--- Collected data ---

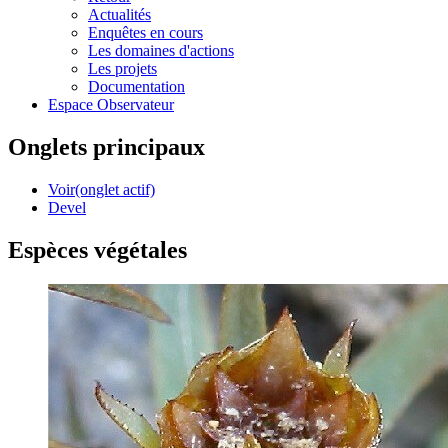
Actualités
Enquêtes en cours
Les domaines d'actions
Les projets
Documentation
Espace Observateur
Onglets principaux
Voir
(onglet actif)
Devel
Espèces végétales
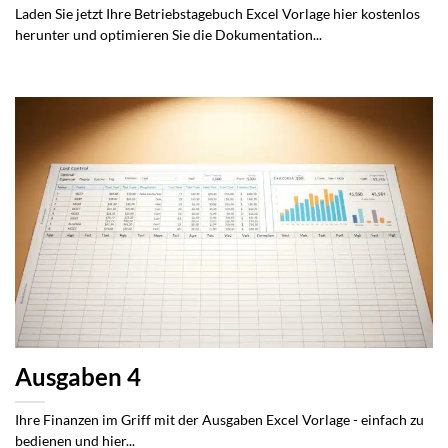
Laden Sie jetzt Ihre Betriebstagebuch Excel Vorlage hier kostenlos
herunter und optimieren Sie die Dokumentation...
Ausgaben 4
Ihre Finanzen im Griff mit der Ausgaben Excel Vorlage - einfach zu
bedienen und hier...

--- Request ---
A faithful, word-for-word copy of the data is needed; the pictures should not appear in it.

--- Output for this task ---
Actualités
Enquêtes en cours
Les domaines d'actions
Les projets
Documentation
Espace Observateur
Onglets principaux
Voir
(onglet actif)
Devel
Espèces végétales
Laden Sie jetzt Ihre Betriebstagebuch Excel Vorlage hier kostenlos
herunter und optimieren Sie die Dokumentation...
Ausgaben 4
Ihre Finanzen im Griff mit der Ausgaben Excel Vorlage - einfach zu
bedienen und hier...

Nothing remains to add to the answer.